- PAGE EXCERPT -
▬▬▬▬▬▬

And where do things stand with Journey Through Twin Peaks, which I hope to premiere within a few days? I'll address that right at the top of my main podcast episode. Thanks for your support, which helped this project come to fruition...

COMING SOON: Lost in Twin Peaks #14: S2E6 (Demons/"Episode 13")
this link will be active on Sunday, March 8 at 8am




Podcast Line-Ups for...

Mad Men - "Shut the Door. Have a Seat" (season 3, episode 13)


Welcome to my viewing diary for Mad Men. Every Monday I will review another episode of season three. Later seasons will be covered at another time. I have never seen this series before so there will be NO spoilers.

Story (aired on November 8, 2009/written by Matthew Weiner, Erin Levy; directed by Matthew Weiner): A chapter, perhaps an entire book, has finished. A new one is ready to begin - indeed, it already has begun, in style. Several relationships end emphatically in "Shut the Door. Have a Seat" while others nearly end, and still others begin or resume. And yes, as expected, one of those dissolving relationships belongs to the Drapers. Betty will marry Henry (when Don finds out about their romance, from Roger, he becomes temporarily threatening, only to back off by episode's end: "I want you to know I won't fight you on this," he calls to her from his new temporary office - and home). Don will move to the city - we see him carrying his bags into a new apartment building just before the credits roll - and...then what? He's landing on his feet more smoothly than he once suggested he would, but whether it's good or bad that the future is now completely wide open, wide open it is.

▬▬▬▬▬▬

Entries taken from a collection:
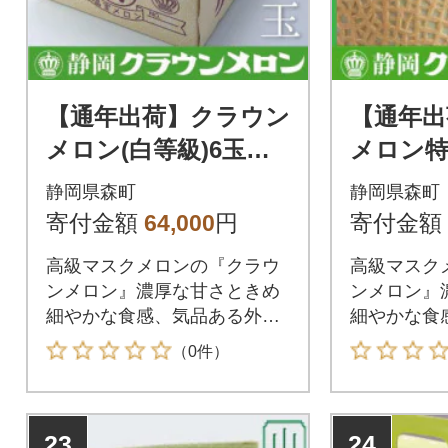
【通年出荷】クラウン
【通年出
メロン(白等級)6玉
メロン特
【森町SF】
1玉 ギ
静岡県森町
静岡県森町
【森町S
寄付金額
64,000
円
寄付金額
高級マスクメロンの『クラウ
高級マスク
ンメロン』濃厚な甘さときめ
ンメロン』
細やかな食感、気品ある外観
細やかな食
をご堪能ください。
をご堪能く
（0件）
23
24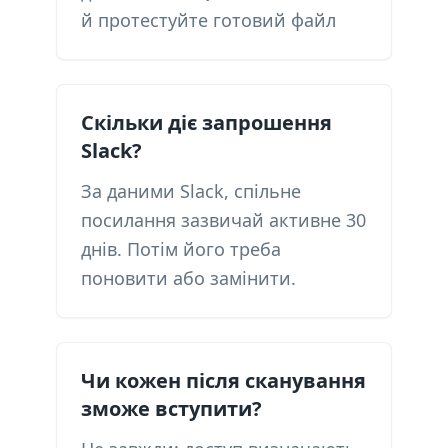
й протестуйте готовий файл
Скільки діє запрошення
Slack?
За даними Slack, спільне
посилання зазвичай активне 30
днів. Потім його треба
поновити або замінити.
Чи кожен після сканування
зможе вступити?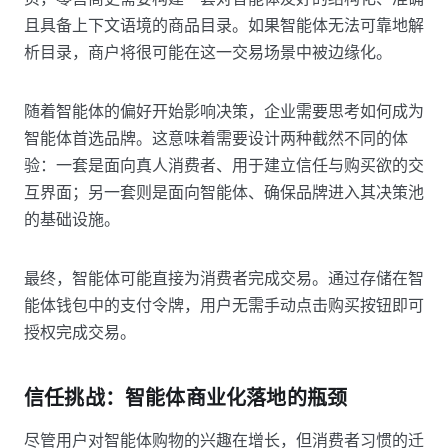
且具备上下文语境的商品目录。如果智能体无法可靠地解
析目录，商户将很可能在这一交易场景中被边缘化。
随着智能体的偏好开始影响决策，企业需要思考如何成为
智能体首选品牌。这意味着需要设计两种截然不同的体
验：一套是面向真人消费者、用于建立信任与购买欲的交
互界面；另一套则是面向智能体、确保品牌进入其决策池
的基础设施。
最终，智能体可能直接为消费者完成交易。通过存储在智
能体钱包中的支付令牌，用户无需手动点击购买按钮即可
授权完成交易。
信任挑战：智能体商业化落地的瓶颈
尽管用户对智能体购物的兴趣在增长，但消费者习惯的迁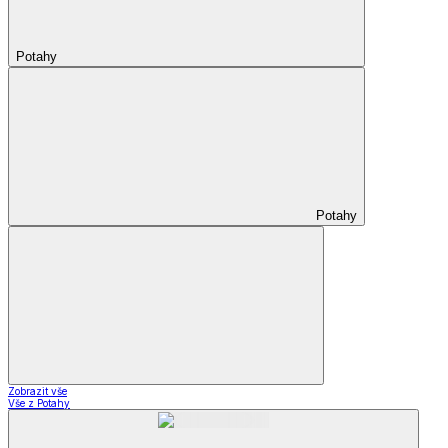
Potahy
Potahy
Zobrazit vše
Vše z Potahy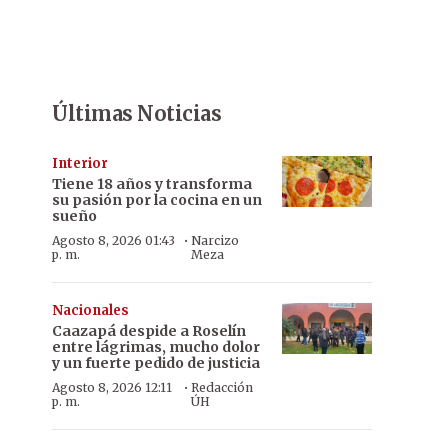
Últimas Noticias
Interior
Tiene 18 años y transforma
su pasión por la cocina en un
sueño
·
Agosto 8, 2026 01:43
Narcizo
p. m.
Meza
Nacionales
Caazapá despide a Roselín
entre lágrimas, mucho dolor
y un fuerte pedido de justicia
·
Agosto 8, 2026 12:11
Redacción
p. m.
ÚH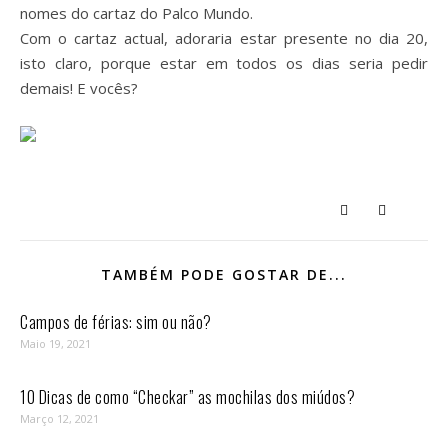
nomes do cartaz do Palco Mundo.
Com o cartaz actual, adoraria estar presente no dia 20,
isto claro, porque estar em todos os dias seria pedir
demais! E vocês?
TAMBÉM PODE GOSTAR DE...
Campos de férias: sim ou não?
Maio 19, 2021
10 Dicas de como “Checkar” as mochilas dos miúdos?
Março 12, 2021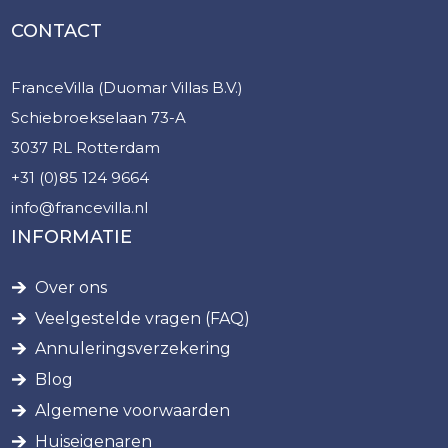
CONTACT
FranceVilla (Duomar Villas B.V.)
Schiebroekselaan 73-A
3037 RL Rotterdam
+31 (0)85 124 9664
info@francevilla.nl
INFORMATIE
Over ons
Veelgestelde vragen (FAQ)
Annuleringsverzekering
Blog
Algemene voorwaarden
Huiseigenaren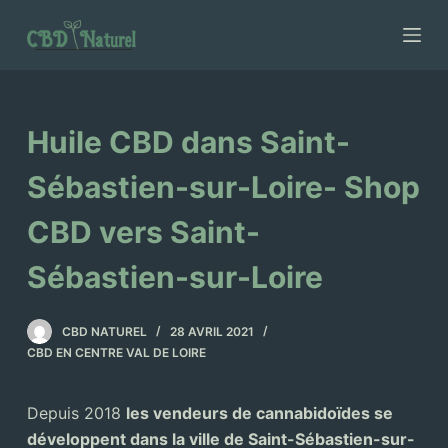
P
a
s
s
e
Huile CBD dans Saint-
r
a
Sébastien-sur-Loire- Shop
u
CBD vers Saint-
c
o
Sébastien-sur-Loire
n
t
CBD NATUREL
28 AVRIL 2021
e
CBD EN CENTRE VAL DE LOIRE
n
u
Depuis 2018
les vendeurs de cannabidoïdes se
développent dans la ville de Saint-Sébastien-sur-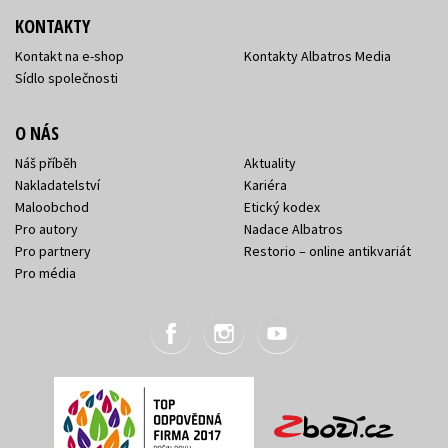
KONTAKTY
Kontakt na e-shop
Kontakty Albatros Media
Sídlo společnosti
O NÁS
Náš příběh
Aktuality
Nakladatelství
Kariéra
Maloobchod
Etický kodex
Pro autory
Nadace Albatros
Pro partnery
Restorio – online antikvariát
Pro média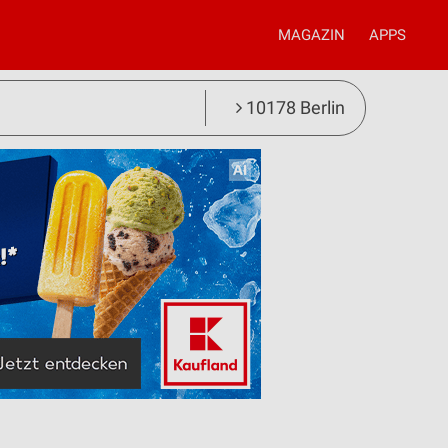
MAGAZIN
APPS
10178 Berlin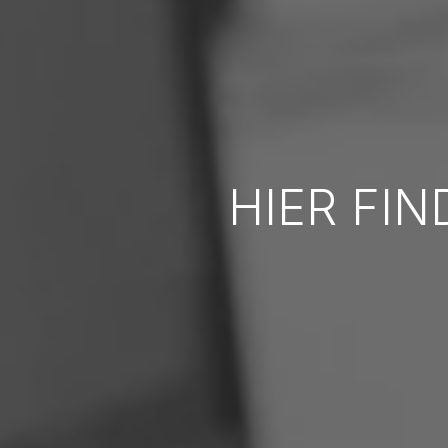
HIER FIN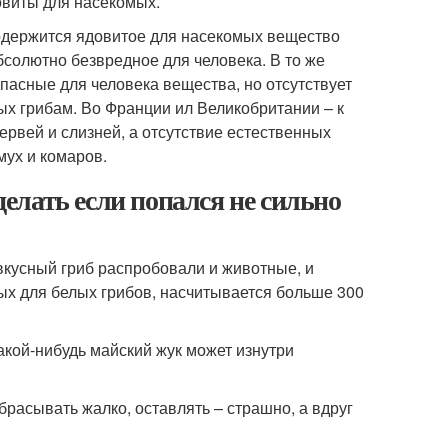
овиты для насекомых.
 содержится ядовитое для насекомых вещество
бсолютно безвредное для человека. В то же
опасные для человека вещества, но отсутствует
ых грибам. Во Франции ил Великобритании – к
рвей и слизней, а отсутствие естественных
мух и комаров.
лать если попался не сильно
вкусный гриб распробовали и животные, и
ых для белых грибов, насчитывается больше 300
акой-нибудь майский жук может изнутри
брасывать жалко, оставлять – страшно, а вдруг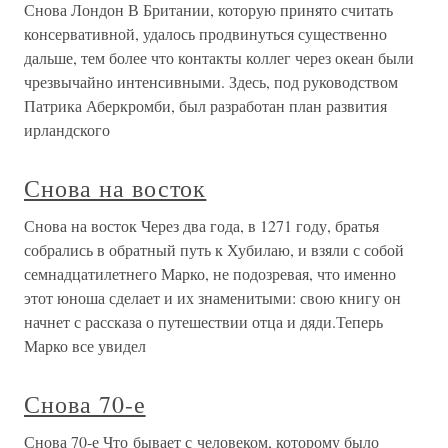
Снова Лондон В Британии, которую принято считать
консервативной, удалось продвинуться существенно
дальше, тем более что контакты коллег через океан были
чрезвычайно интенсивными. Здесь, под руководством
Патрика Аберкромби, был разработан план развития
ирландского
Снова на восток
Снова на восток Через два года, в 1271 году, братья
собрались в обратный путь к Хубилаю, и взяли с собой
семнадцатилетнего Марко, не подозревая, что именно
этот юноша сделает и их знаменитыми: свою книгу он
начнет с рассказа о путешествии отца и дяди.Теперь
Марко все увидел
Снова 70-е
Снова 70-е Что бывает с человеком, которому было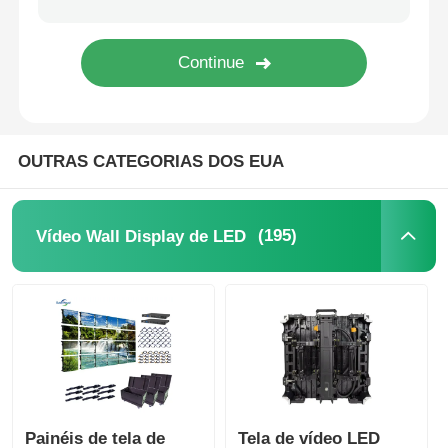
Ecrã LED SMD
Painel de exibição LED exterior
OUTRAS CATEGORIAS DOS EUA
outdoor led ao ar livre
(195)
Vídeo Wall Display de LED
Painéis de tela de
Tela de vídeo LED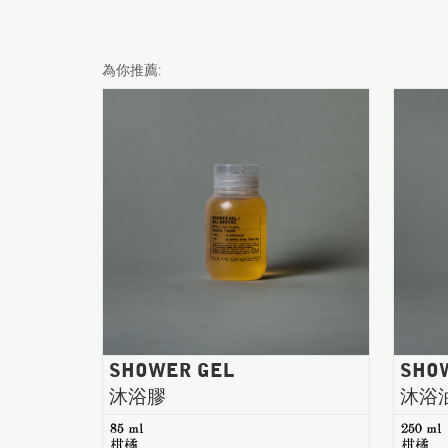
為你推薦:
SHOWER GEL
SHO
沐浴膠
沐浴
85 ml
250 ml
柑橘
柑橘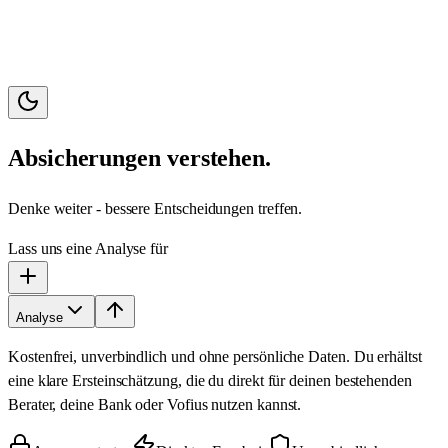
Absicherungen verstehen.
Denke weiter - bessere Entscheidungen treffen.
Lass uns eine Analyse für
Analyse
Kostenfrei, unverbindlich und ohne persönliche Daten. Du erhältst
eine klare Ersteinschätzung, die du direkt für deinen bestehenden
Berater, deine Bank oder Vofius nutzen kannst.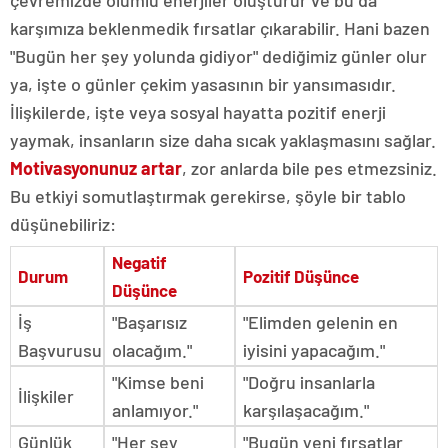
karşımıza beklenmedik fırsatlar çıkarabilir. Hani bazen
"Bugün her şey yolunda gidiyor" dediğimiz günler olur
ya, işte o günler çekim yasasının bir yansımasıdır.
İlişkilerde, işte veya sosyal hayatta pozitif enerji
yaymak, insanların size daha sıcak yaklaşmasını sağlar.
Motivasyonunuz artar
, zor anlarda bile pes etmezsiniz.
Bu etkiyi somutlaştırmak gerekirse, şöyle bir tablo
düşünebiliriz:
Negatif
Durum
Pozitif Düşünce
Düşünce
İş
"Başarısız
"Elimden gelenin en
Başvurusu
olacağım."
iyisini yapacağım."
"Kimse beni
"Doğru insanlarla
İlişkiler
anlamıyor."
karşılaşacağım."
Günlük
"Her şey
"Bugün yeni fırsatlar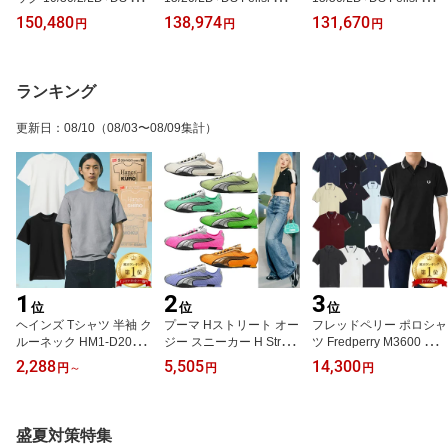
si レザー メンズ レディ
リンクレザー シボ トー
リンクレザー シボ トー
150,480
138,974
131,670
円
円
円
ース ショルダー バッグ
ト バッグ メンズ レディ
ト バッグ メンズ レディ
ース
ース
ランキング
更新日
：
08/10
（08/03〜08/09集計）
1
2
3
位
位
位
ヘインズ Tシャツ 半袖 ク
プーマ Hストリート オー
フレッドペリー ポロシャ
ルーネック HM1-D201 H
ジー スニーカー H Street
ツ Fredperry M3600 ツイ
M1-X201 SHIRO シロ H
OG Sneaker h-street ス
ン ティップド Fred Perry
2,288
5,505
14,300
円
～
円
円
M1-D202 KURO クロ H
ニーカー 403692 Puma
フレッド ペリー メンズ
M1-D203 Moku モク Ha
メンズ レディース ユニ
かの子 カノコ 鹿の子 か
nes 白 黒 グレー メンズ
セックス
のこ ポロ シャツ
レディース ユニセックス
盛夏対策特集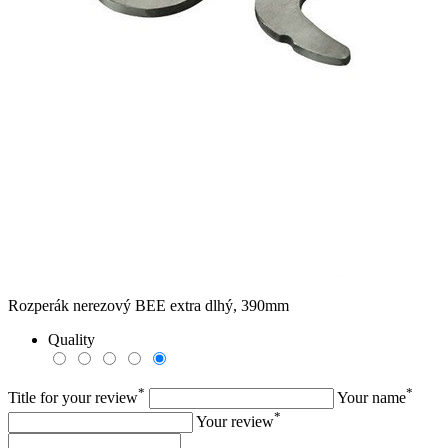
Rozperák nerezový BEE extra dlhý, 390mm
Quality
*
*
Title for your review
Your name
*
Your review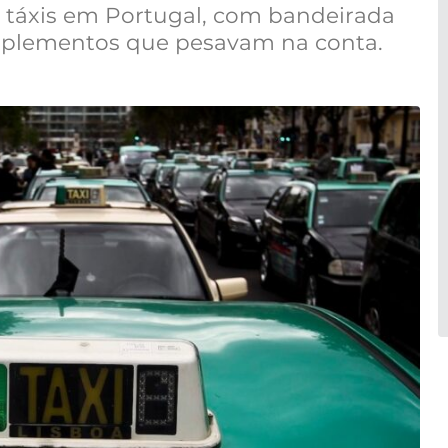
s táxis em Portugal, com bandeirada
suplementos que pesavam na conta.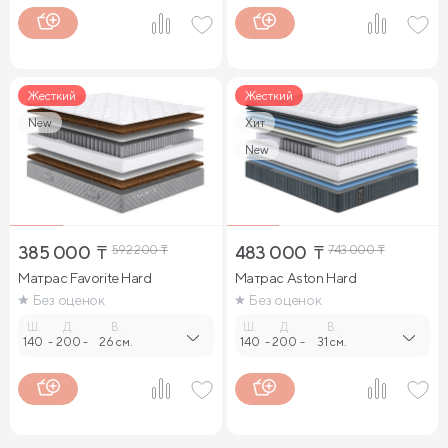
Жесткий
Жесткий
New
Хит
New
385 000
₸
592 200
₸
483 000
₸
743 000
₸
Матрас Favorite Hard
Матрас Aston Hard
Без оценок
Без оценок
Ш.
Д.
В.
Ш.
Д.
В.
140
-
200
-
26 см.
140
-
200
-
31 см.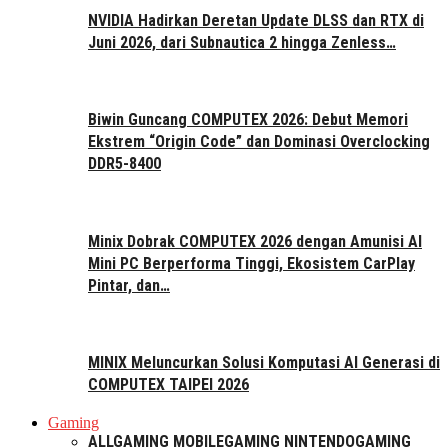
NVIDIA Hadirkan Deretan Update DLSS dan RTX di
Juni 2026, dari Subnautica 2 hingga Zenless…
Biwin Guncang COMPUTEX 2026: Debut Memori
Ekstrem “Origin Code” dan Dominasi Overclocking
DDR5-8400
Minix Dobrak COMPUTEX 2026 dengan Amunisi AI
Mini PC Berperforma Tinggi, Ekosistem CarPlay
Pintar, dan…
MINIX Meluncurkan Solusi Komputasi AI Generasi di
COMPUTEX TAIPEI 2026
Gaming
ALL
GAMING MOBILE
GAMING NINTENDO
GAMING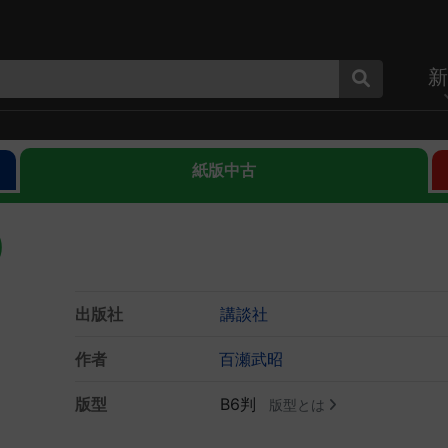
新
紙版中古
)
出版社
講談社
作者
百瀬武昭
版型
B6判
版型とは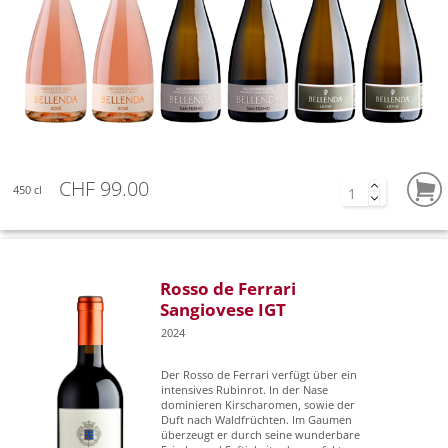
CHF 99.00
450 cl
Rosso de Ferrari
Sangiovese IGT
2024
Der Rosso de Ferrari verfügt über ein
intensives Rubinrot. In der Nase
dominieren Kirscharomen, sowie der
Duft nach Waldfrüchten. Im Gaumen
überzeugt er durch seine wunderbare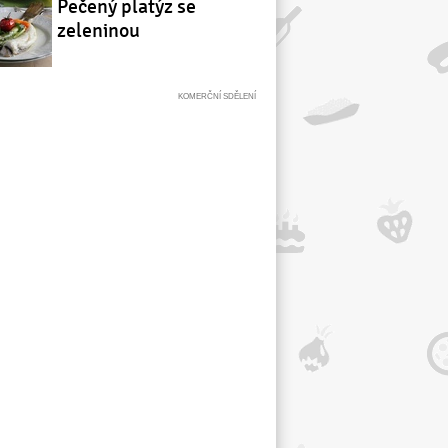
Pečený platýz se
zeleninou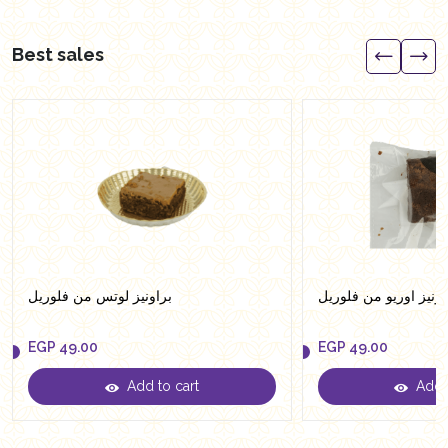
Best sales
اونيز اوريو من فلوريل
براونيز لوتس من فلوريل
EGP
49.00
EGP
49.00
Add to cart
Add t
EGP
49.00
EGP
49.00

▬▬▬▬▬▬

- STUDY QUESTIONS -
**1.** Condense the paragraph of the page excerpt that begins "Story (aired on November 8, 2009" into a bulleted list that keeps its main facts.
**2.** Retype the stretch of the page excerpt from "And where do" through "3, episode 13)".
These entries come from a different source than the page excerpt.

- RESULTS FOR EACH TASK -
**1.**
- Aired November 8, 2009; written by Matthew Weiner and Erin Levy; directed by Matthew Weiner.
- One chapter of the story closes and a new one has already begun.
- Several relationships end emphatically, others nearly end, and others begin or resume.
- The Drapers' marriage is among those ending: Betty will marry Henry.
- Don learns of the romance from Roger and is briefly threatening. By episode's end he tells Betty he won't fight her.
- Don moves to the city and is seen carrying his bags into a new apartment building before the credits.
- He lands on his feet more smoothly than he once suggested he would, and his future is now completely wide open.

**2.**
And where do things stand with Journey Through Twin Peaks, which I hope to premiere within a few days? I'll address that right at the top of my main podcast episode. Thanks for your support, which helped this project come to fruition...

COMING SOON: Lost in Twin Peaks #14: S2E6 (Demons/"Episode 13")
this link will be active on Sunday, March 8 at 8am




Podcast Line-Ups for...

Mad Men - "Shut the Door. Have a Seat" (season 3, episode 13)